Groundhog Day – an Interesting Holiday that Predicts the Weather

By Sean Traynor, Editorial Adviser and Contributing Writer

 

Groundhog Day is a holiday known by most everyone in the United States but celebrated mainly in New York and Pennsylvania on February 2.  The belief says that if a groundhog emerges from its burrow on this day and fails to see its shadow because the weather is cloudy, spring will come early. If the groundhog sees its shadow, it will return into its burrow, and winter will continue for 6 more weeks. If you are in the United States on this day and listen to the weather report, you will hear reporters in every state talking about the groundhog sightings.

The groundhog is a rodent that belongs to the group of large ground squirrels. It is also known as a woodchuck, whistle pig or marmot.

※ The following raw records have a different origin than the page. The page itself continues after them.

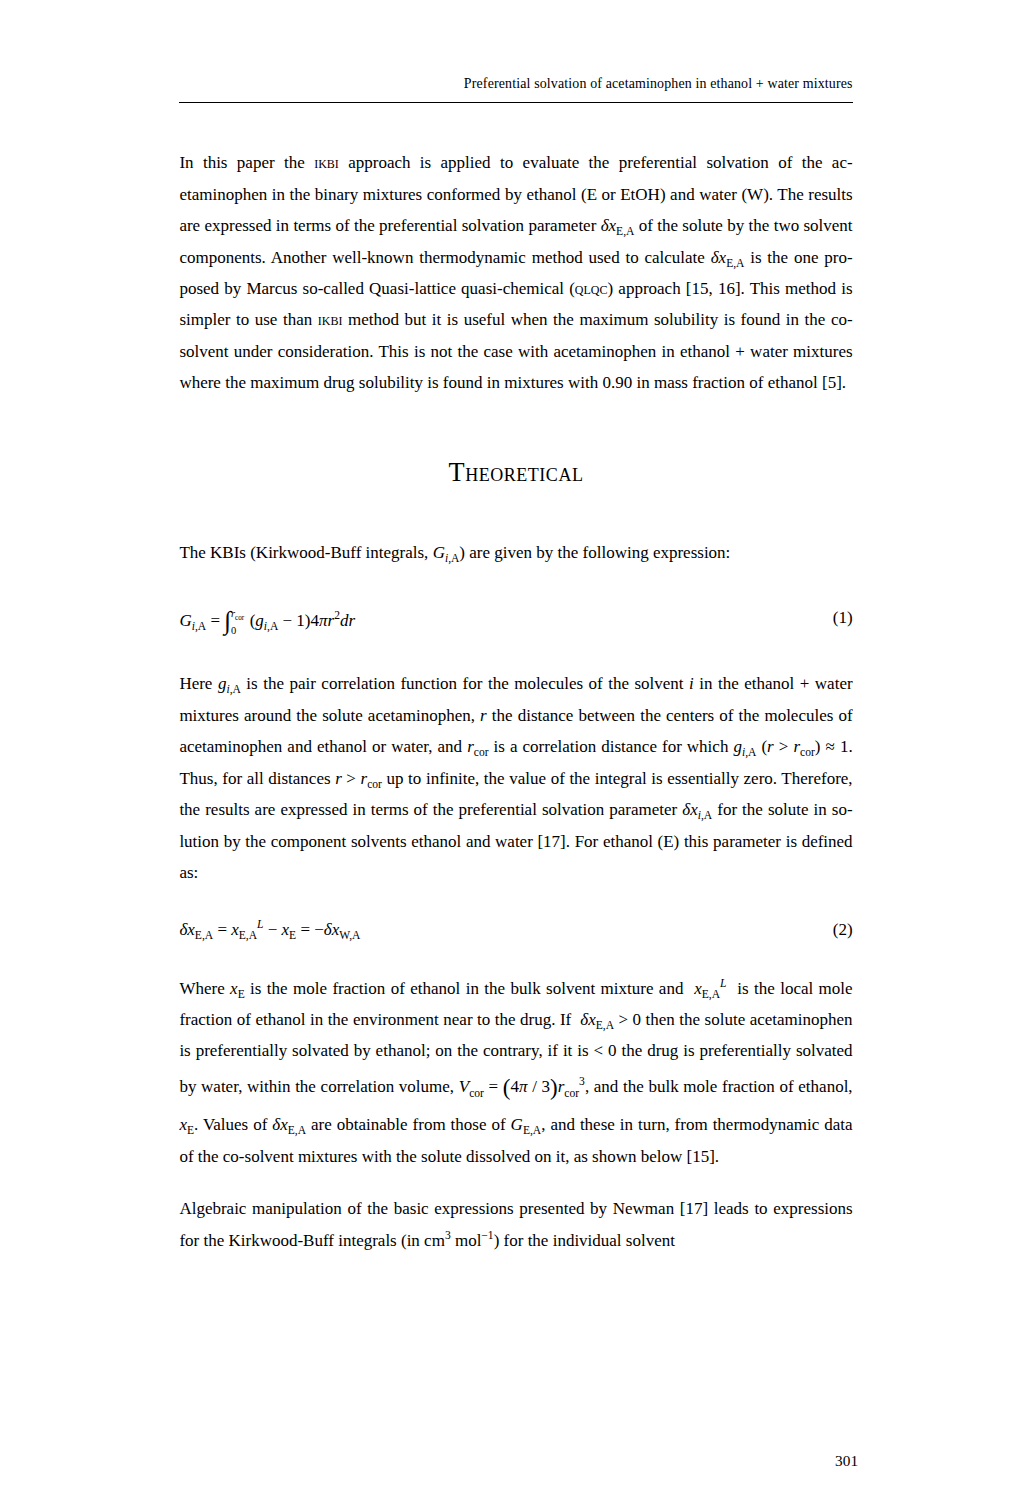Preferential solvation of acetaminophen in ethanol + water mixtures
In this paper the ikbi approach is applied to evaluate the preferential solvation of the acetaminophen in the binary mixtures conformed by ethanol (E or EtOH) and water (W). The results are expressed in terms of the preferential solvation parameter δxE,A of the solute by the two solvent components. Another well-known thermodynamic method used to calculate δxE,A is the one proposed by Marcus so-called Quasi-lattice quasi-chemical (qlqc) approach [15, 16]. This method is simpler to use than ikbi method but it is useful when the maximum solubility is found in the co-solvent under consideration. This is not the case with acetaminophen in ethanol + water mixtures where the maximum drug solubility is found in mixtures with 0.90 in mass fraction of ethanol [5].
Theoretical
The KBIs (Kirkwood-Buff integrals, Gi,A) are given by the following expression:
Gi,A = ∫rcor 0 (gi,A − 1)4πr2dr (1)
Here gi,A is the pair correlation function for the molecules of the solvent i in the ethanol + water mixtures around the solute acetaminophen, r the distance between the centers of the molecules of acetaminophen and ethanol or water, and rcor is a correlation distance for which gi,A (r > rcor) ≈ 1. Thus, for all distances r > rcor up to infinite, the value of the integral is essentially zero. Therefore, the results are expressed in terms of the preferential solvation parameter δxi,A for the solute in solution by the component solvents ethanol and water [17]. For ethanol (E) this parameter is defined as:
δxE,A = xE,AL − xE = −δxW,A (2)
Where xE is the mole fraction of ethanol in the bulk solvent mixture and xE,AL is the local mole fraction of ethanol in the environment near to the drug. If δxE,A > 0 then the solute acetaminophen is preferentially solvated by ethanol; on the contrary, if it is < 0 the drug is preferentially solvated by water, within the correlation volume, Vcor = (4π / 3) rcor3, and the bulk mole fraction of ethanol, xE. Values of δxE,A are obtainable from those of GE,A, and these in turn, from thermodynamic data of the co-solvent mixtures with the solute dissolved on it, as shown below [15].
Algebraic manipulation of the basic expressions presented by Newman [17] leads to expressions for the Kirkwood-Buff integrals (in cm3 mol−1) for the individual solvent
301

So how did this theory come about?  One of the first known references to this belief can be found in a Pennsylvania storekeeper’s diary on February 4, 1841: “Last Tuesday, the 2nd, was Candlemas Day, the day on which, according to the Germans, the Groundhog peeps out of his winter quarters and if he sees his shadow he pops back for another six weeks nap, but if the day be cloudy he remains out, as the weather is to be moderate.”

The German immigrants known as Pennsylvania Dutch brought the tradition to America in the 18th century. They had once regarded the badger as the winter-spring barometer. The job was given to the groundhog once their Candlemas traditions were transferred to the U.S.

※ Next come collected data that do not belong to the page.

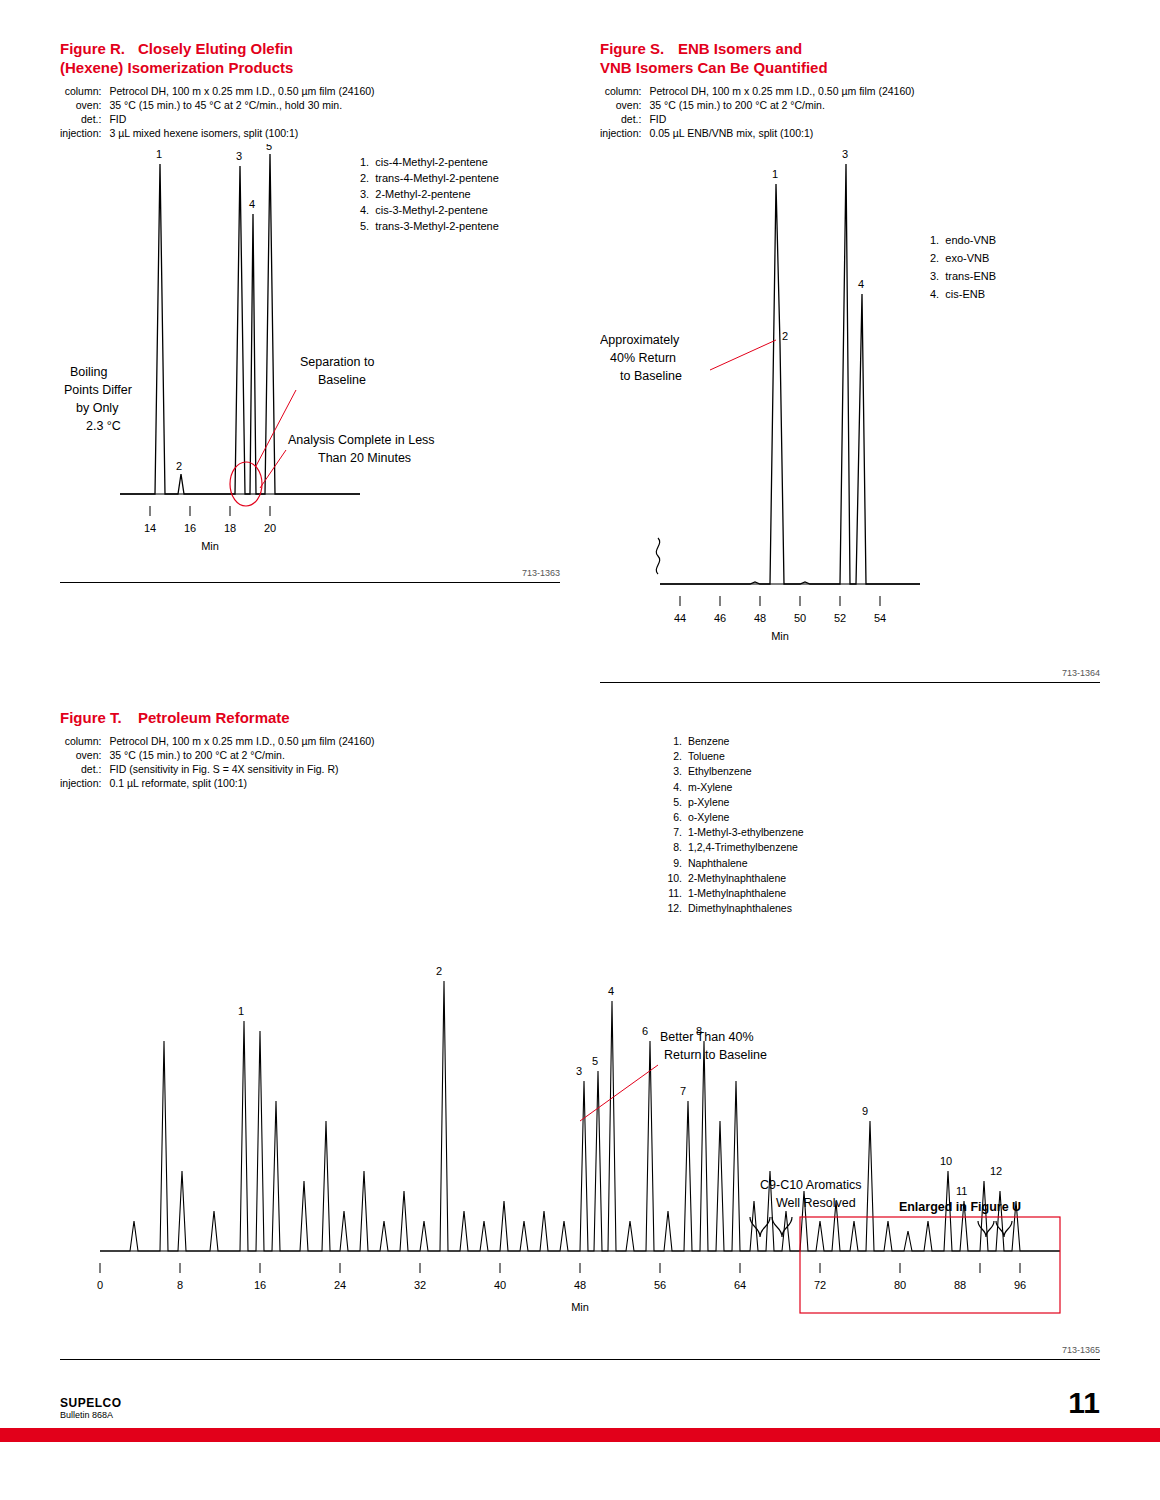Figure R. Closely Eluting Olefin
(Hexene) Isomerization Products
| column: | Petrocol DH, 100 m x 0.25 mm I.D., 0.50 µm film (24160) |
| oven: | 35 °C (15 min.) to 45 °C at 2 °C/min., hold 30 min. |
| det.: | FID |
| injection: | 3 µL mixed hexene isomers, split (100:1) |
1. cis-4-Methyl-2-pentene 2. trans-4-Methyl-2-pentene 3. 2-Methyl-2-pentene 4. cis-3-Methyl-2-pentene 5. trans-3-Methyl-2-pentene 1 2 3 4 5 Boiling Points Differ by Only 2.3 °C Separation to Baseline Analysis Complete in Less Than 20 Minutes 14 16 18 20 Min
713-1363
Figure S. ENB Isomers and
VNB Isomers Can Be Quantified
| column: | Petrocol DH, 100 m x 0.25 mm I.D., 0.50 µm film (24160) |
| oven: | 35 °C (15 min.) to 200 °C at 2 °C/min. |
| det.: | FID |
| injection: | 0.05 µL ENB/VNB mix, split (100:1) |
1. endo-VNB 2. exo-VNB 3. trans-ENB 4. cis-ENB 1 2 3 4 Approximately 40% Return to Baseline 44 46 48 50 52 54 Min
713-1364
Figure T. Petroleum Reformate
| column: | Petrocol DH, 100 m x 0.25 mm I.D., 0.50 µm film (24160) |
| oven: | 35 °C (15 min.) to 200 °C at 2 °C/min. |
| det.: | FID (sensitivity in Fig. S = 4X sensitivity in Fig. R) |
| injection: | 0.1 µL reformate, split (100:1) |
1. Benzene
2. Toluene
3. Ethylbenzene
4. m-Xylene
5. p-Xylene
6. o-Xylene
7. 1-Methyl-3-ethylbenzene
8. 1,2,4-Trimethylbenzene
9. Naphthalene
10. 2-Methylnaphthalene
11. 1-Methylnaphthalene
12. Dimethylnaphthalenes
1 2 3 5 4 6 7 8 9 10 11 12 Better Than 40% Return to Baseline C9-C10 Aromatics Well Resolved Enlarged in Figure U 0 8 16 24 32 40 48 56 64 72 80 88 96 Min
713-1365
SUPELCOBulletin 868A
11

You can see this belief in the Scottish poem that came from Candelmas Day. Candlemas commemorates the ritual purification of Mary, 40 days after the birth of Jesus, also known as Purification of the Virgin or the Presentation. (author unknown)

As the light grows longer

The cold grows stronger

If Candlemas be fair and bright

Winter will have another flight

If Candlemas be cloud and snow

Winter will be gone and not come again

A farmer should on Candlemas day

Have half his corn and half his hay

On Candlemas day if thorns hang a drop

You can be sure of a good pea crop

Some people believe that it may have been started because of its association with the Gregorian calendar. The additional six weeks of winter if the groundhog saw his shadow was because of the original date for the date of the equinox (first day of spring) under the Julian calendar, before it was moved with the adoption of the Gregorian calendar. Since the original Groundhog Day would have been six weeks of winter before the first day of spring and the calendar had been moved by those 4 or 5 days on the Julian calendar, the six more weeks of winter or 42 more days of winter would have been the same. Some people believe this was their version of a joke.

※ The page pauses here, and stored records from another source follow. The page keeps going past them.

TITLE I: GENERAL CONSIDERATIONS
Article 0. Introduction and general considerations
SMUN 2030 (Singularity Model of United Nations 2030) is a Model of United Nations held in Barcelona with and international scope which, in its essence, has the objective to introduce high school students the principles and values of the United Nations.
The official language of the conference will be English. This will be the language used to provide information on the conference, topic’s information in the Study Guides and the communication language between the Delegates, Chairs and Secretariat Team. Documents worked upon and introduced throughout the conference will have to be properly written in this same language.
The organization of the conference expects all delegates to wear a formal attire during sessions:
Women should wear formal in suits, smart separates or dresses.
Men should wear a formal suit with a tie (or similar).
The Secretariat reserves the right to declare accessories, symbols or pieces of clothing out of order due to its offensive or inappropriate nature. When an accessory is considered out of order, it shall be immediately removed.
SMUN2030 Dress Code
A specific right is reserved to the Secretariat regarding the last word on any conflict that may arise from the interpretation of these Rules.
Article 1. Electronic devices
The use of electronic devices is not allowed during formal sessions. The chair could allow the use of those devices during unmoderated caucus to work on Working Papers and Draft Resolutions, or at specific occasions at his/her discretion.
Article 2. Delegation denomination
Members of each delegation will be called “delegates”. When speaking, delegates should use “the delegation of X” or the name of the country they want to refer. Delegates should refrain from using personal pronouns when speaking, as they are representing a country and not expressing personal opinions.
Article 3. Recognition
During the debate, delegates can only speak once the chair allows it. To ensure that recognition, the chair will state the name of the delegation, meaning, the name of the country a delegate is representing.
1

Others maintain that the belief stemmed from the conflict between the two calendar systems. Some marked the change of season at cross-quarter days when daylight first begins. Other thought that Spring did not begin until the length of daylight overtook night at the Vernal Equinox. The groundhog was introduced to settle the differences to allow for spring to begin at first daylight sometimes and the Vernal Equinox at other times.

Modern celebrations of this holiday include early morning festivals where crowds gather to watch the groundhog emerge from its burrow. In southeastern Pennsylvania, their celebrations include skits, plays and food. The largest Groundhog Day celebration is held in Punxsutawney, Pennsylvania, where they have been observing this holiday since 1886. Crowds of more than 40,000 participate in the festivities. “Punxsutawney Phil” as the groundhog is called, is pulled from his den by his keepers, who are dressed in tuxedos. Phil then whispers his weather prediction into the ear of his keeper, who then announces it to the crowd. You can also find sizable celebrations outside Pennsylvania in states of New York, Maryland, Ohio, Virginia, Illinois, Texas and Georgia. Celebrations also occur in Wiarton, Ontario, and Shubenacadie, Nova Scotia, in Canada.

So if you want to predict the weather, wait for February 2nd and find the burrow of a groundhog in the early morning. If he comes out and sees his shadow, bundle up for the next six weeks.